A few of these columns are numerical, so it is beter to start by looking up their correlation values with traffic_volume.
daytime_data.corr()['traffic_volume']
temp 0.128317 rain_1h 0.003697 snow_1h 0.001265 clouds_all -0.032932 traffic_volume 1.000000 month -0.022337 dayofweek -0.416453 hour 0.172704 Name: traffic_volume, dtype: float64
The weather columns with the strongest corrolation with traffic volume are temp and clouds_all; however, they don't seem to be reliable indicators for heavy traffic.
So, the next step will be looking at categorical weather_related columns (weather_main, weather_description). This requires calculating the average traffic volume associated with each unique value in these two columns.
#calculating the average traffic volume:
by_weather_main = daytime_data.groupby('weather_main').mean()
by_weather_description = daytime_data.groupby('weather_description').mean()
#creating a bar plot for the traffic_volume column of by_weather_main
by_weather_main['traffic_volume'].plot.barh()
plt.title('Weather Main Column VS. Traffic Volume')
plt.xlabel('Traffic Volume')
plt.ylabel('Weather Main')
plt.show()
Traffic volume doesn't exceed 5,000 at any of the above circumstance, even when the weather is clear. Notably, traffic volume slightly decreases when the weather is squall, snowing or foggy.
#creating a bar plot for the traffic_volume column of by_weather_description
plt.figure(figsize=(12,12))
by_weather_description['traffic_volume'].plot.barh()
plt.title('Weather Description Column VS. Traffic Volume')

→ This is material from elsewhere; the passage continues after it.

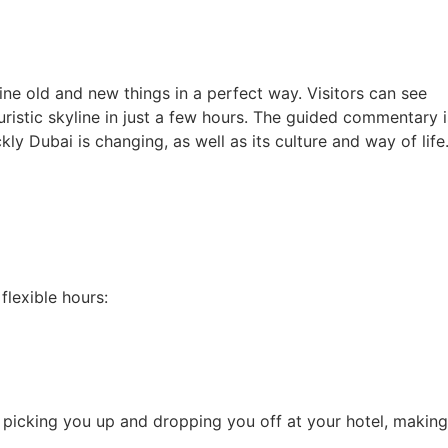
ne old and new things in a perfect way. Visitors can see
ristic skyline in just a few hours. The guided commentary i
ly Dubai is changing, as well as its culture and way of life
lexible hours:
es picking you up and dropping you off at your hotel, making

plt.xlabel('Traffic Volume')
plt.ylabel('Weather Description')
plt.show()
Traffic volume exceedes 5,000 when there is:
Although these weather types considered bad, traffic volume increase during them, this might be because they are not seriously harmful, or because people prefer to use their vihecles during these circumstances.
However, Traffic volume remarkably decreases when there is a thunderstorm with drizzle, which is sensable because people would prefer to stay home while it is raining.